Roselyne Sachiti Features Editor
At independence, the Zimbabwean Government committed to provide education for all irrespective of race, gender or religion. Through the Education Act of 1982, education was declared a basic human right, making primary and secondary public education free and compulsory.

According to the Zimbabwe Education Act (Chapter 25:04) all children have the right to education.

Such legislation paved way for equality and equity between girls and boys, and women and men as they all could access education without discrimination.

Zimbabwe’s education system encompasses 13 years of primary and secondary school. There are seven grades in primary school while secondary school is split into two levels; lower secondary covering Forms One to Four and upper secondary covering forms Five and Six. Compulsory education in Zimbabwe comprises primary and lower secondary.

Equal numbers of boys and girls complete primary school, but by the time they graduate to secondary school, there are half as many girls as boys. How do the girls disappear from the education system?

Gender inequality, poverty, family pressure, gender-based violence and early marriage, inadequate sanitation among others are keeping girls from completing school in Zimbabwe, and this has lasting effects on women’s and families’ health.

Until January 2016, laws pertaining to marriage in Zimbabwe were discriminatory against girls: the Marriage Act allowed girls aged 16 to marry while the minimum age for boys was 18.

This inequality resulted in many poor girls in Zimbabwe’s rural areas, being forced into early marriage as with their parents’ consent, girls as young as 16 could marry while their male counterparts continued with education.

But in January 2016, the Constitutional Court ruled that the Marriage Act, which allowed girls as young as 16 to be married with their parents’ consent, was unconstitutional and recognised 18 years as the legal minimum age of marriage.

This resulted in equality between boys and girls, though even after the judgment, many girls who had lost their right to education as a result of early marriage will find it hard to catch up on the missed opportunity because of marriage dynamics that come with patriarchy.

The Multiple Indicator Cluster Survey, (MICS) 2014 shows the disparities between boys and girls in education because of early marriage.

According to MICS, a total of 4,9 percent girls were first married or in a union before age 15 while only 0,3 percent boys married before the same age.

The same report notes that the percentage of girls in the total out of school population at primary and secondary school was 45 percent and 47 percent respectively.

There is no excuse for girls to be out of school because of pregnancy or any other reason.

The Zimbabwean Government offered a lifeline to girls who would have fallen pregnant during secondary school by allowing them to return and finish their studies upon giving birth.

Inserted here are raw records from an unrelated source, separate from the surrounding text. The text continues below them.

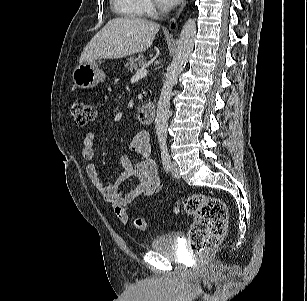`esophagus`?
<instances>
[{
  "mask_svg": "<svg viewBox=\"0 0 307 301\" xmlns=\"http://www.w3.org/2000/svg\"><path fill=\"white\" fill-rule=\"evenodd\" d=\"M186 2H187V1L185 0V1L183 2V4L181 5L179 11H178L177 14H176V18H179V17H180L181 13L183 12V10H184V8H185Z\"/></svg>",
  "mask_w": 307,
  "mask_h": 301,
  "instance_id": "34e87169",
  "label": "esophagus"
}]
</instances>
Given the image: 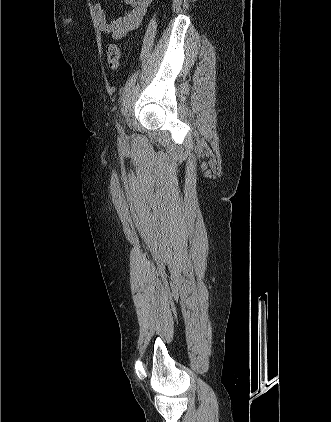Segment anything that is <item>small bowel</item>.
I'll list each match as a JSON object with an SVG mask.
<instances>
[{
	"label": "small bowel",
	"instance_id": "c3829d8e",
	"mask_svg": "<svg viewBox=\"0 0 331 422\" xmlns=\"http://www.w3.org/2000/svg\"><path fill=\"white\" fill-rule=\"evenodd\" d=\"M152 0H124L129 9L111 22L100 2L95 3V17L100 32L111 35L115 40H123L127 34L138 27Z\"/></svg>",
	"mask_w": 331,
	"mask_h": 422
}]
</instances>
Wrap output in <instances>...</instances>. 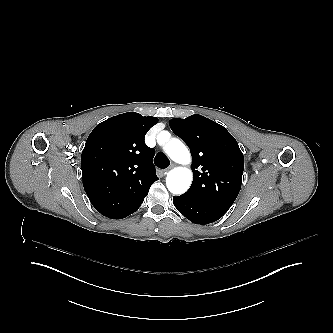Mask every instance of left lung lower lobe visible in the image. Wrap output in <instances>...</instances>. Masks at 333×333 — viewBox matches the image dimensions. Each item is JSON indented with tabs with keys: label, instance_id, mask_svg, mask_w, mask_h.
Instances as JSON below:
<instances>
[{
	"label": "left lung lower lobe",
	"instance_id": "0a47b994",
	"mask_svg": "<svg viewBox=\"0 0 333 333\" xmlns=\"http://www.w3.org/2000/svg\"><path fill=\"white\" fill-rule=\"evenodd\" d=\"M174 206L187 219L196 224H209L220 219L229 208L196 202L181 196L173 197Z\"/></svg>",
	"mask_w": 333,
	"mask_h": 333
}]
</instances>
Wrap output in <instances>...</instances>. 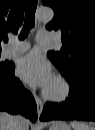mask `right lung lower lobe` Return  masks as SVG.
<instances>
[{
    "label": "right lung lower lobe",
    "mask_w": 95,
    "mask_h": 130,
    "mask_svg": "<svg viewBox=\"0 0 95 130\" xmlns=\"http://www.w3.org/2000/svg\"><path fill=\"white\" fill-rule=\"evenodd\" d=\"M14 65L0 73V110L12 114L21 113L32 122L37 119V107L33 96L14 76Z\"/></svg>",
    "instance_id": "98d812e1"
}]
</instances>
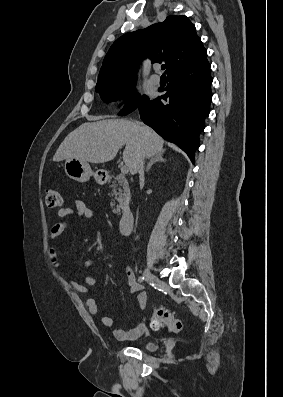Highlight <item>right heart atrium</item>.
I'll return each instance as SVG.
<instances>
[{"label": "right heart atrium", "mask_w": 283, "mask_h": 397, "mask_svg": "<svg viewBox=\"0 0 283 397\" xmlns=\"http://www.w3.org/2000/svg\"><path fill=\"white\" fill-rule=\"evenodd\" d=\"M119 97L124 105H132L136 99L135 89L132 86H126L120 90Z\"/></svg>", "instance_id": "d8ad5b80"}]
</instances>
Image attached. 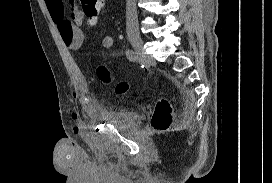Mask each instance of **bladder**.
Here are the masks:
<instances>
[{"instance_id": "31cf9c89", "label": "bladder", "mask_w": 272, "mask_h": 183, "mask_svg": "<svg viewBox=\"0 0 272 183\" xmlns=\"http://www.w3.org/2000/svg\"><path fill=\"white\" fill-rule=\"evenodd\" d=\"M104 119L118 127L130 128L135 126L138 114L133 111L104 112Z\"/></svg>"}]
</instances>
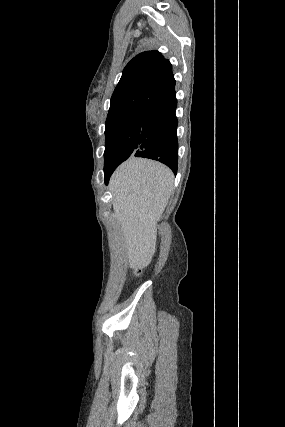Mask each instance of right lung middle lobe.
Listing matches in <instances>:
<instances>
[{
  "mask_svg": "<svg viewBox=\"0 0 285 427\" xmlns=\"http://www.w3.org/2000/svg\"><path fill=\"white\" fill-rule=\"evenodd\" d=\"M146 111L105 123L104 172L115 170L141 143L139 141Z\"/></svg>",
  "mask_w": 285,
  "mask_h": 427,
  "instance_id": "right-lung-middle-lobe-1",
  "label": "right lung middle lobe"
}]
</instances>
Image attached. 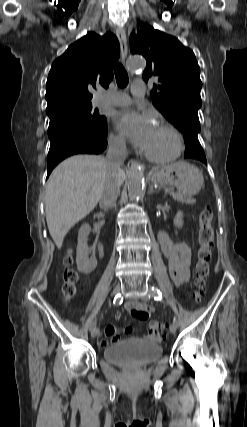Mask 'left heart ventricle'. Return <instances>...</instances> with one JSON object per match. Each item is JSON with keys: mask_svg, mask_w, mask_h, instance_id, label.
I'll list each match as a JSON object with an SVG mask.
<instances>
[{"mask_svg": "<svg viewBox=\"0 0 247 427\" xmlns=\"http://www.w3.org/2000/svg\"><path fill=\"white\" fill-rule=\"evenodd\" d=\"M173 148L174 139L172 135L165 129L156 127L144 150L153 155H167Z\"/></svg>", "mask_w": 247, "mask_h": 427, "instance_id": "obj_1", "label": "left heart ventricle"}]
</instances>
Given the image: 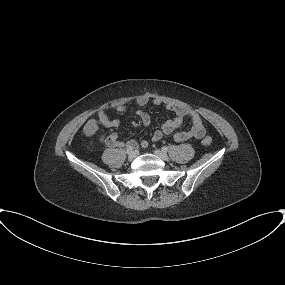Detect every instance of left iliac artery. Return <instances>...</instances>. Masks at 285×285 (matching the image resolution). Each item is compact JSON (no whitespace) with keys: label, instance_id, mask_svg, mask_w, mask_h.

Yet, most girls who have fallen pregnant and dropped out of secondary school have faced some stigma especially from other pupils and not taken up this offer.

While it is important for school authorities to monitor and encourage female victims of early and forced marriage to remain in school, informal school policies also push them and their dreams further away.

Nonetheless, studies have shown that one additional year in school can increase a woman’s earnings by 10 percent, and having a literate mother makes a child 50 percent more likely to live past the age of five.

For example, MICS 2014 points out that post-neonatal mortality rate was 30 deaths per 1 000 live births for children of mothers with primary education, 23 deaths per 1 000 live deaths for those with secondary education and 19 deaths per 1 000 live births for those with higher education.

If educated, women can also better understand the nutritional needs of their children.

MICS 2014, says children whose mothers had secondary or higher education were least likely to be underweight and stunted compared to children born of mothers with no education.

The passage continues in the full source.